I use White Lily for pretty much everything.  If I don't have White Lily Self-Rising Flour, I won't make biscuits.


----------



## LadyCook61 (Jan 16, 2009)

AMSeccia said:


> I am really a King Arthur girl, but it is getting mighty difficult to justify $5/bag ... I haven't seen the Sapphire brand mentioned above, but do use unbleached Gold Medal for non-baking use. Bob's Red Mill and another "H" brand (can't remember) are widely available, as is Pillsbury and the store brands. I always wonder who produces the store brands.
> 
> Thanks Merstar for the link to fine cooking article!


The H brand is Hodgins Mill perhaps ?


----------



## JoeV (Jan 16, 2009)

LadyCook61 said:


> I would love to try a bag if I could source any online.  No stores near me carry it.  Must  be an Ohio only product.



Montana Sapphire is not just local to Ohio. I just saw it in my local Giant Eagle store yesterday for $3.89 for a 5# bag. If you have a GE you could try them. If you have an Amish Community nearby you could check with them. My local Amish bulk food store carries it, and the proprietor said that is what they use to make their bread. He showed me the catalog he buys from (he can also get Bob's Red Mill from the same source), and there are at least a dozen mills from which they buy flour and other grains. An Amish bakery could also tell you where they get their flour from, and might be able to source it for you as well.


----------



## toni1948 (Jan 16, 2009)

The "H" brand might be Heckers.  It is pretty good for baking.  Never used it for making bread, but it did just fine for pastries.


----------



## Katie H (Jan 16, 2009)

toni1948 said:


> The "H" brand might be Heckers.  It is pretty good for baking.  Never used it for making bread, but it did just fine for pastries.




You might be correct, toni.  If I recall, Martha Stewart commented that Heckers was a good brand.  She's also endorsed King Arthur.

I've never had the opportunity or source for Heckers, but I love, love, love King Arthur products.  But, as AMSeccia said, it's getting a bit expensive at about $1 per pound.


----------



## JoeV (Jan 16, 2009)

Katie E said:


> I've never had the opportunity or source for Heckers, but I love, love, love King Arthur products.  But, as AMSeccia said, it's getting a bit expensive at about $1 per pound.



Here in NE Ohio, KA bread flour is $4.89 and up for 5#. IMHO, that's outrageous for bread flour.

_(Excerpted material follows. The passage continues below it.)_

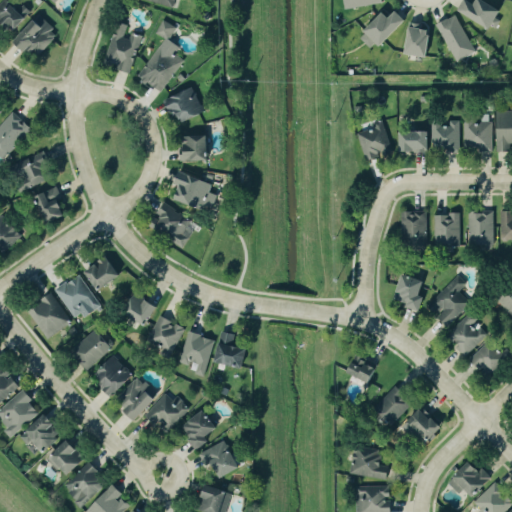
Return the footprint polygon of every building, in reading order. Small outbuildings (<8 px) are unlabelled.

I just don't see where the added value is, especially after using other brands of bread flour around $2.50 with good results. Can someone give me good reasons to pay that much? I use 20-25# of flour each month.


----------



## LadyCook61 (Jan 17, 2009)

JoeV said:


> Montana Sapphire is not just local to Ohio. I just saw it in my local Giant Eagle store yesterday for $3.89 for a 5# bag. If you have a GE you could try them. If you have an Amish Community nearby you could check with them. My local Amish bulk food store carries it, and the proprietor said that is what they use to make their bread. He showed me the catalog he buys from (he can also get Bob's Red Mill from the same source), and there are at least a dozen mills from which they buy flour and other grains. An Amish bakery could also tell you where they get their flour from, and might be able to source it for you as well.


thanks Joe. Unfortunately , there isnt a GE here or near here.  Also Amish Community is 3 hrs away.  oh well.


----------



## ChefJune (Jan 17, 2009)

Maverick2272 said:


> Wondra yes, I love that stuff for gravies and sauces. I don't think I have any self rising flour, I cheat with the mixes LOL. Bad I know...

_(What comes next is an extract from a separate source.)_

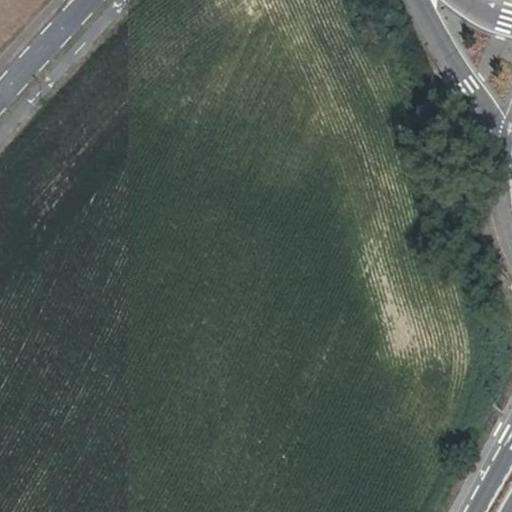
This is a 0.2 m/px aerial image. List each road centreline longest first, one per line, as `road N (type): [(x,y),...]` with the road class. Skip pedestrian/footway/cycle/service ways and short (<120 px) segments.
road 1 (unclassified): [(418,0),(425,23),(511,144)]
road 2 (residential): [(0,95),(84,0)]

Did you know you can make your own "Wondra" by whirling a-p flour in your food processor?  Saves money and storage space.  The same way you can make superfine sugar out of regular cane sugar.


----------



## ChefJune (Jan 17, 2009)

I have never understood what all the fuss about "bread flour" is.  I've been making bread for eons with regular all-purpose flour.  I've never had any problems with it.  Lately I've been using 365 Organic flour from Whole Foods. It's quite a bit less expensive than KA.

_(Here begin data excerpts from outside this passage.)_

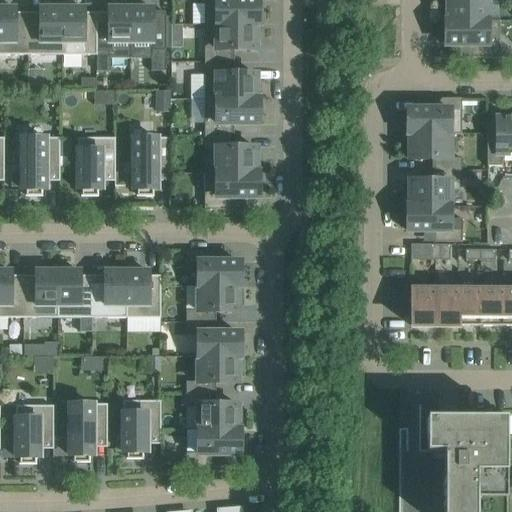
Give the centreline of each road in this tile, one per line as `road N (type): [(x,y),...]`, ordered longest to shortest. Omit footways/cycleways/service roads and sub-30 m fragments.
road 1 (residential): [(21,511),(263,499),(272,239)]
road 2 (residential): [(416,78),(379,82),(379,379),(511,381)]
road 3 (residential): [(0,236),(272,239)]
road 4 (residential): [(272,239),(292,203),(302,0)]
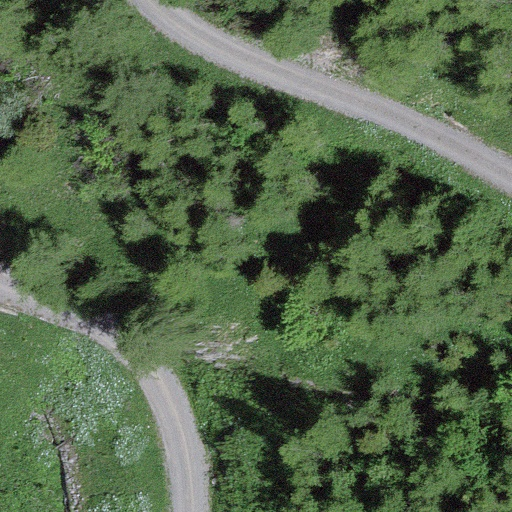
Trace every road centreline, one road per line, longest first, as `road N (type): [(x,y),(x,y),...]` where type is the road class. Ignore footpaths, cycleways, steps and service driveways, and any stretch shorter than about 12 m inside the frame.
road 1 (track): [(154,0),(261,66),(511,171)]
road 2 (track): [(190,511),(192,474),(173,399),(150,360),(66,311),(0,285)]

For whole wheat, I buy from a farmer at the Greenmarket, and for rye flour, now it's Bob's Red Mill. For biscuits and dessert baking, it's White Lily all the way, until I run out of the Knoxville-milled stuff. Don't know what I will do then, but I have decided to cross that bridge when I get there.


----------



## LadyCook61 (Jan 17, 2009)

ChefJune said:


> Did you know you can make your own "Wondra" by whirling a-p flour in your food processor? Saves money and storage space. The same way you can make superfine sugar out of regular cane sugar.


 
Yes I knew that and thanks for the reminder.


----------



## justplainbill (Jan 17, 2009)

We still use KA's flours but water their higher priced flours with more affordable Bob's, Pillsbury and Gold Medal flours.


----------



## bethzaring (Jan 17, 2009)

I feel about all purpose flour like I feel about all purpose potatoes; I don't like them. If I want to make mashed potatoes, I want russets. When I make potato salad, I want a waxy potato. All purpose things are too much of a compromise for me.

But to be honest, I am a one person flour. I like to find one flour, learn its sublities, and stick with that flour.  I only like to make yeast breads with King Arthur Traditional WW flour and make cookies and such with an organic soft whole wheat flour.  I'm after flavor, and the care that was taken in producing the grain.  And I am willing to pay for it.  Although I have never paid over $4.00 for a 5# bag of KA ww flour, I certainly would pay $5. or more.


----------



## justplainbill (Jan 17, 2009)

bethzaring said:


> I feel about all purpose flour like I feel about all purpose potatoes; I don't like them. If I want to make mashed potatoes, I want russets. When I make potato salad, I want a waxy potato. All purpose things are too much of a compromise for me.
> 
> But to be honest, I am a one person flour. I like to find one flour, learn its sublities, and stick with that flour. I only like to make yeast breads with King Arthur Traditional WW flour and make cookies and such with an organic soft whole wheat flour. I'm after flavor, and the care that was taken in producing the grain. And I am willing to pay for it. Although I have never paid over $4.00 for a 5# bag of KA ww flour, I certainly would pay $5. or more.


 
KA is selling a lot of flours in dinky 3 lb bags.


----------



## Max Sutton (Jan 21, 2009)

*King Arthur Flour*

  I only use King Arthur Unbleached All-Purpose Flour.


----------



## les (Jan 21, 2009)

For general cooking, I used to buy the well known brands, but after trying the cheap "own brand" supermarket flour, I found there was no difference.
 However for breadmaking I buy Allison's.


----------